I had tried to be patient and kind but this was not very nice.

A week went by. I have heard it said that small children have no powers of concentration. What in God's name is to keep a small child from concentrating on something? L anyway was a monomaniac. He would leap out of bed at 5:00 in the morning, put on four or five sweaters, go downstairs to get out his eight Schwan Stabilo highlighters and get to work. At about 6:30 or so he would rush upstairs to report on his progress waving a fluorescent page in my face and I disapproving of the type of parent who fobs a child off with Wonderful Wonderful would murmur Wonderful and then disarmed by a face like a new penny ask questions. Elephant stampede up and down stairs for a couple of hours & time to get up.
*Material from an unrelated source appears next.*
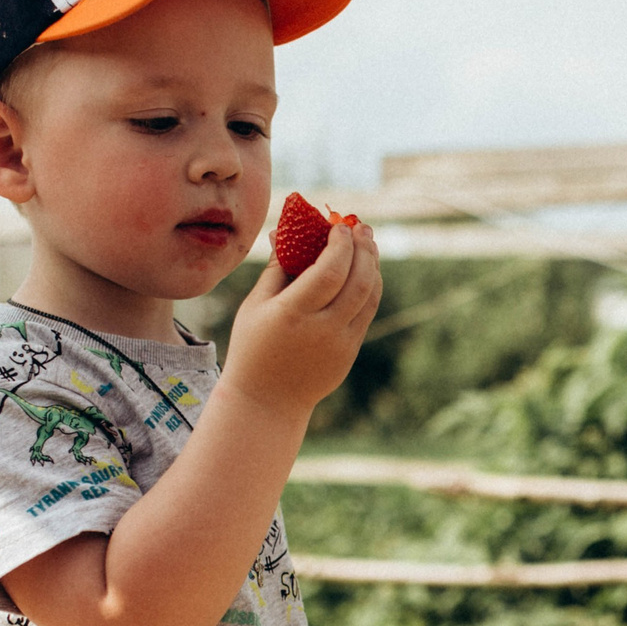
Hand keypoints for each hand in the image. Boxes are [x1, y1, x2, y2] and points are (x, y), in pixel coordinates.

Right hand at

A week as I say went by. One day I snatched a few moments from typing to read Ibn Battuta & L came up and just looked. He didn't say anything. I knew what this meant: it meant for all my good intentions I had not been very nice. So I said: Would you like to learn it? And he naturally said he would so I went through the whole procedure again, and I gave him a little animal fable to read in Kalilah wa Dimnah. And now each night I would look up the next twenty words in each book and write them down for him so that it would not be so boring for him at 5:00 in the morning.

Four days went by. I tried to be careful but you can't always be careful and one day I went to look something up in Isaiah. I got out my Tanach and he came over and looked and that was that.